→ **EXERCISE TASK**: Copy the data from its start down through the line containing "Dot at: (224, 368)", swapping every "pose" for "view" and leaving everything else unchanged.

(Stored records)
-=-=-=-=-

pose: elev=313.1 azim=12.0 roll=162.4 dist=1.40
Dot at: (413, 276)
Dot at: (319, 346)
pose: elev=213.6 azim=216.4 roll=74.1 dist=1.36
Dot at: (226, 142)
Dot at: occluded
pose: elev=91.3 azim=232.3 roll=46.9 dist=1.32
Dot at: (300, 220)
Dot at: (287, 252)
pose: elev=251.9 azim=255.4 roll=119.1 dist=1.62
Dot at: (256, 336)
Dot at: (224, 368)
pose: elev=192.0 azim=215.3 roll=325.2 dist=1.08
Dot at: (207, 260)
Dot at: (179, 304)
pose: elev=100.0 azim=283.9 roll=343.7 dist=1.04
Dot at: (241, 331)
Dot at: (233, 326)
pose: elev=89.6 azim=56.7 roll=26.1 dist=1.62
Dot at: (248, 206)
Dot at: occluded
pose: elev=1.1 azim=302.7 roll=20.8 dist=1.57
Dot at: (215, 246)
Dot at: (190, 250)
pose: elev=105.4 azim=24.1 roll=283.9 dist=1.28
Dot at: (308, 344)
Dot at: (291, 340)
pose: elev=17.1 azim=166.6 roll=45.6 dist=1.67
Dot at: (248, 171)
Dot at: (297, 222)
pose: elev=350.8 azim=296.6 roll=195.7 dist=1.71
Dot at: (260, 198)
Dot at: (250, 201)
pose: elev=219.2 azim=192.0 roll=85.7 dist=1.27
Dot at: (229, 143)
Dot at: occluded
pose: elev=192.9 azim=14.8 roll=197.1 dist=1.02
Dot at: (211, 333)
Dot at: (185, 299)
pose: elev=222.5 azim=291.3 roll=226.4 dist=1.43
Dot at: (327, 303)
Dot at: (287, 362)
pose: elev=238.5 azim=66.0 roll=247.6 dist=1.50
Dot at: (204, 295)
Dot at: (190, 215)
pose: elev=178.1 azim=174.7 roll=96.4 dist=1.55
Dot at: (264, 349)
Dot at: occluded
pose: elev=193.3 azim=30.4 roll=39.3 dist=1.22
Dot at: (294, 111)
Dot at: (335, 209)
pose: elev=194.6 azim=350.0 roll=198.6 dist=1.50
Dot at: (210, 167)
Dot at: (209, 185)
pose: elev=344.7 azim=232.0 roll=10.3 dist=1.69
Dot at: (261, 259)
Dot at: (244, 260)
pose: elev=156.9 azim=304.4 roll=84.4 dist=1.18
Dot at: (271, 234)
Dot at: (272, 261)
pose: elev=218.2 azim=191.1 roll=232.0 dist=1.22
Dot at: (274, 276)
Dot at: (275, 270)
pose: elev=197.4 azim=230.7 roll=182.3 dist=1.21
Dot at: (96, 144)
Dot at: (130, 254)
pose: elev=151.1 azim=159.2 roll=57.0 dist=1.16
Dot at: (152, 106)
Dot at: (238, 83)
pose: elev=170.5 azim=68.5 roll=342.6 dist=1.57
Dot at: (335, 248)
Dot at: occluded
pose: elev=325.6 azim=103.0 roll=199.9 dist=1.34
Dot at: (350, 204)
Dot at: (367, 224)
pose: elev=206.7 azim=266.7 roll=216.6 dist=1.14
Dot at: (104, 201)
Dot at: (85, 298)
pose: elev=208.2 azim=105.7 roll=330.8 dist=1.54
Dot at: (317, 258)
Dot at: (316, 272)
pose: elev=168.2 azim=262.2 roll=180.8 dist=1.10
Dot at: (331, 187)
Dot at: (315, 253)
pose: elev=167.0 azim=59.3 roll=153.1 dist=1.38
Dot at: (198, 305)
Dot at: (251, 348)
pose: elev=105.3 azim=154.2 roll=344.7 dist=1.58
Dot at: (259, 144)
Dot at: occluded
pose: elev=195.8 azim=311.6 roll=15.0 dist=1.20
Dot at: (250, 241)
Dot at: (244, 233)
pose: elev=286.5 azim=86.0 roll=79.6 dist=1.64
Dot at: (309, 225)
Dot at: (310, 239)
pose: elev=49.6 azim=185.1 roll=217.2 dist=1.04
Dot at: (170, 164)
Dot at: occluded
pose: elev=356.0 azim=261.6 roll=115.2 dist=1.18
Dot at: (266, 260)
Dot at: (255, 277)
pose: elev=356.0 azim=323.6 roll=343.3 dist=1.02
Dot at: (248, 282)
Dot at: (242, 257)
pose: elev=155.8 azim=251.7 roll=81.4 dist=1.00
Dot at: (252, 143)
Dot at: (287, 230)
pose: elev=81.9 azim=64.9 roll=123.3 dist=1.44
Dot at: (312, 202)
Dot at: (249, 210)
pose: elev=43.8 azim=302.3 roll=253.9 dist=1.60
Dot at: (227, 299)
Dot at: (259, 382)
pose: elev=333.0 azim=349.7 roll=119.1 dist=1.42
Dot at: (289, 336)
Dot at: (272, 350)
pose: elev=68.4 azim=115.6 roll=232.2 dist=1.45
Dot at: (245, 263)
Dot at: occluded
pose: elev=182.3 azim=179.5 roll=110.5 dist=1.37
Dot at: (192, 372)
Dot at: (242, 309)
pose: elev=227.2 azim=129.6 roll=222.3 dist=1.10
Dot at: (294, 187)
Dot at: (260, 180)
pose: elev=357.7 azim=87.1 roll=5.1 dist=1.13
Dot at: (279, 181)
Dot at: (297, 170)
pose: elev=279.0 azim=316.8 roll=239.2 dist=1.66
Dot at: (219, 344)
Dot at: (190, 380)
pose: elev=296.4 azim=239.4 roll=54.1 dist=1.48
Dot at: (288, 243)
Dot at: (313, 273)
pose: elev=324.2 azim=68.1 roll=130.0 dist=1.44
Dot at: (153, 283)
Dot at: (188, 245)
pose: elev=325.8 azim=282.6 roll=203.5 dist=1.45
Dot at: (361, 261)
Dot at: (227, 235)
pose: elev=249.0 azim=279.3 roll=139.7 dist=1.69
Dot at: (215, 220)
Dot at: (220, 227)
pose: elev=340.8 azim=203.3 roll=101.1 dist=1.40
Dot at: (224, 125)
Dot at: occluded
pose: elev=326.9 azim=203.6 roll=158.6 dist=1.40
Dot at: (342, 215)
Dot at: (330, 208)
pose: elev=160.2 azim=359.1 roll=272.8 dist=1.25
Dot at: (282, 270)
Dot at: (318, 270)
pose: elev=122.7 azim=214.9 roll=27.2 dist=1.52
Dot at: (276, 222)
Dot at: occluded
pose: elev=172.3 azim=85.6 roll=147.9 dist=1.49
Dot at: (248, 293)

-=-=-=-=-

→ **EXERCISE RESPONSE**:
view: elev=313.1 azim=12.0 roll=162.4 dist=1.40
Dot at: (413, 276)
Dot at: (319, 346)
view: elev=213.6 azim=216.4 roll=74.1 dist=1.36
Dot at: (226, 142)
Dot at: occluded
view: elev=91.3 azim=232.3 roll=46.9 dist=1.32
Dot at: (300, 220)
Dot at: (287, 252)
view: elev=251.9 azim=255.4 roll=119.1 dist=1.62
Dot at: (256, 336)
Dot at: (224, 368)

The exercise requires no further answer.